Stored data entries
BEGIN

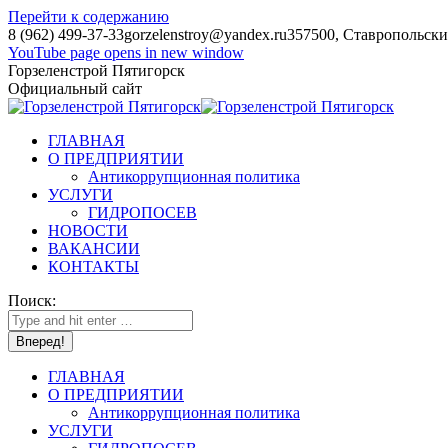
Перейти к содержанию
8 (962) 499-37-33
gorzelenstroy@yandex.ru
357500, Ставропольский
YouTube page opens in new window
Горзеленстрой Пятигорск
Официальный сайт
ГЛАВНАЯ
О ПРЕДПРИЯТИИ
Антикоррупционная политика
УСЛУГИ
ГИДРОПОСЕВ
НОВОСТИ
ВАКАНСИИ
КОНТАКТЫ
Поиск:
ГЛАВНАЯ
О ПРЕДПРИЯТИИ
Антикоррупционная политика
УСЛУГИ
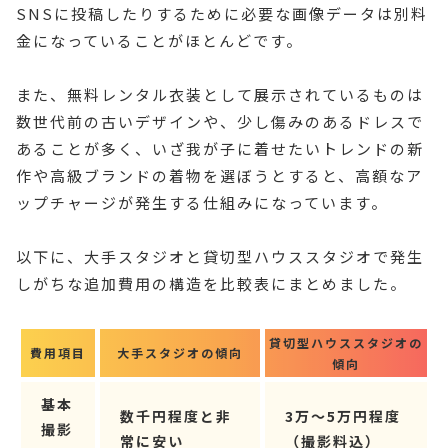
SNSに投稿したりするために必要な画像データは別料
金になっていることがほとんどです。
また、無料レンタル衣装として展示されているものは
数世代前の古いデザインや、少し傷みのあるドレスで
あることが多く、いざ我が子に着せたいトレンドの新
作や高級ブランドの着物を選ぼうとすると、高額なア
ップチャージが発生する仕組みになっています。
以下に、大手スタジオと貸切型ハウススタジオで発生
しがちな追加費用の構造を比較表にまとめました。
貸切型ハウススタジオの
費用項目
大手スタジオの傾向
傾向
基本
数千円程度と非
3万〜5万円程度
撮影
常に安い
（撮影料込）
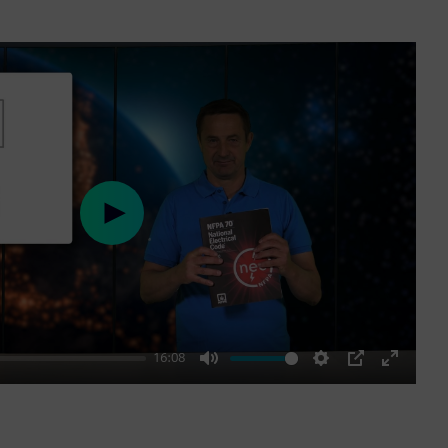
Play
16:08
Mute
Settings
PIP
Enter
fullscre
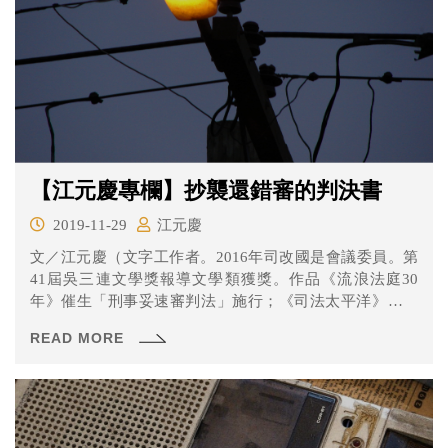
【江元慶專欄】抄襲還錯審的判決書
2019-11-29
江元慶
文／江元慶（文字工作者。2016年司改國是會議委員。第
41屆吳三連文學獎報導文學類獲獎。作品《流浪法庭30
年》催生「刑事妥速審判法」施行；《司法太平洋》催生
司法...
READ MORE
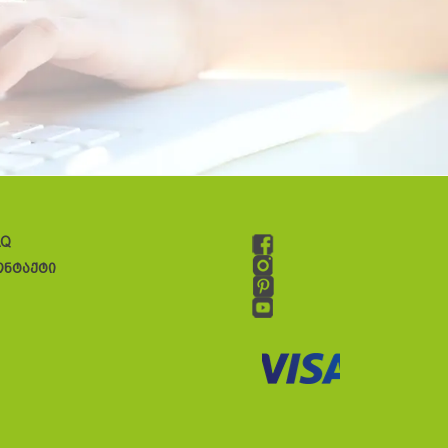
AQ
ონტაქტი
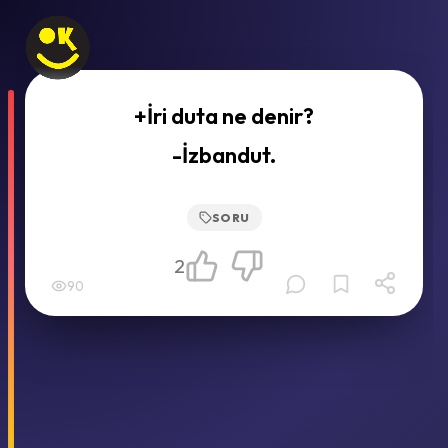
+İri duta ne denir?
-İzbandut.
SORU
2
90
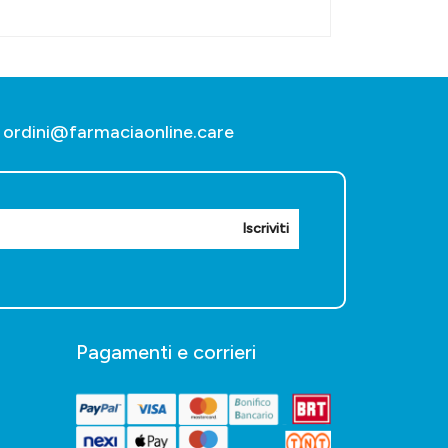
ordini@farmaciaonline.care
Iscriviti
Pagamenti e corrieri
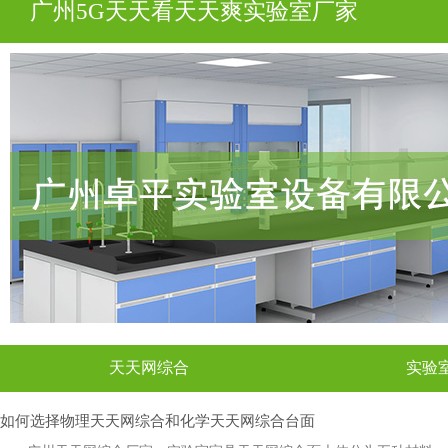
广州5G天天看天天爽实验室厂家
天天网综合
实验
如何选择物理天天网综合和化学天天网综合台面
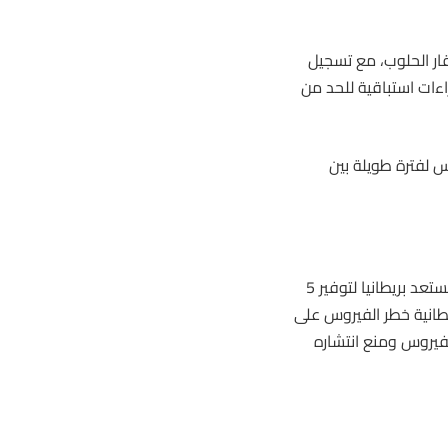
روس إلى إصابة 700 قطيع من الأبقار الحلوب، مع تسجيل
راءات استباقية للحد من
وس لفترة طويلة بين
تعمل السلطات الأمريكية على فرض اختبارات جديدة للحليب الخام، بينما تستعد بريطانيا لتوفير 5
صحي البريطانية خطر الفيروس على
فيروس ومنع انتشاره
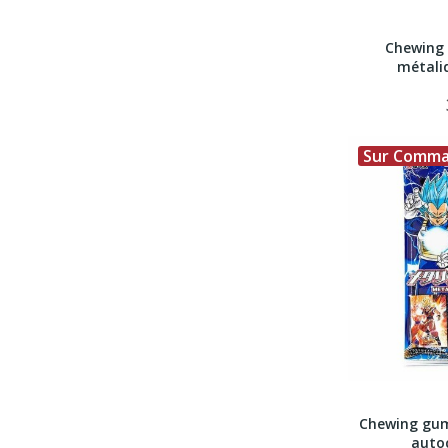
Chewing 
métali
Sur Comm
Chewing gum
autoc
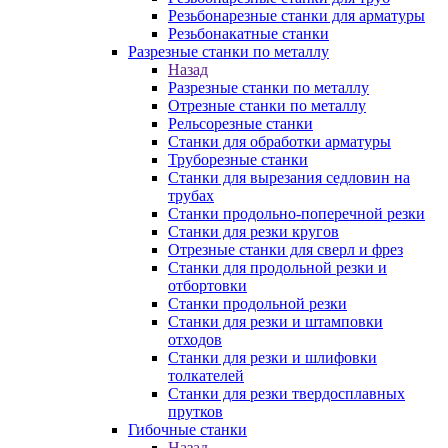
Резьбонарезные станки для арматуры
Резьбонакатные станки
Разрезные станки по металлу
Назад
Разрезные станки по металлу
Отрезные станки по металлу
Рельсорезные станки
Станки для обработки арматуры
Труборезные станки
Станки для вырезания седловин на
трубаx
Станки продольно-поперечной резки
Станки для резки кругов
Отрезные станки для сверл и фрез
Станки для продольной резки и
отбортовки
Станки продольной резки
Станки для резки и штамповки
отходов
Станки для резки и шлифовки
толкателей
Станки для резки твердосплавных
прутков
Гибочные станки
Назад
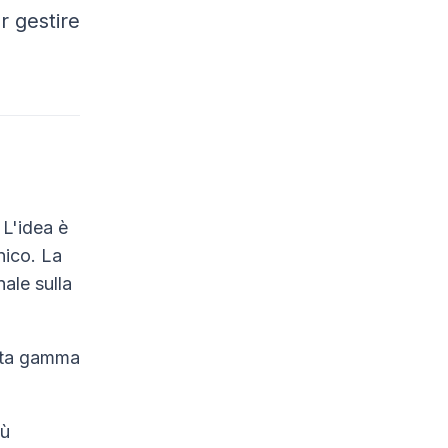
r gestire
 L'idea è
nico. La
ale sulla
asta gamma
iù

END

Although the records above contain pictures, the copy should not; retype exactly the lines from the one containing "金になっていることがほとんどです。" through the one containing "راءات استباقية للحد من".

**Your response:**
金になっていることがほとんどです。
また、無料レンタル衣装として展示されているものは
数世代前の古いデザインや、少し傷みのあるドレスで
あることが多く、いざ我が子に着せたいトレンドの新
作や高級ブランドの着物を選ぼうとすると、高額なア
ップチャージが発生する仕組みになっています。
以下に、大手スタジオと貸切型ハウススタジオで発生
しがちな追加費用の構造を比較表にまとめました。
貸切型ハウススタジオの
費用項目
大手スタジオの傾向
傾向
基本
数千円程度と非
3万〜5万円程度
撮影
常に安い
（撮影料込）
Play
16:08
Mute
Settings
PIP
Enter
fullscre
【江元慶專欄】抄襲還錯審的判決書
2019-11-29
江元慶
文／江元慶（文字工作者。2016年司改國是會議委員。第
41屆吳三連文學獎報導文學類獲獎。作品《流浪法庭30
年》催生「刑事妥速審判法」施行；《司法太平洋》催生
司法...
READ MORE
AQ
ონტაქტი
+İri duta ne denir?
-İzbandut.
SORU
2
90
ordini@farmaciaonline.care
Iscriviti
Pagamenti e corrieri
广州5G天天看天天爽实验室厂家
天天网综合
实验
如何选择物理天天网综合和化学天天网综合台面
روس إلى إصابة 700 قطيع من الأبقار الحلوب، مع تسجيل
راءات استباقية للحد من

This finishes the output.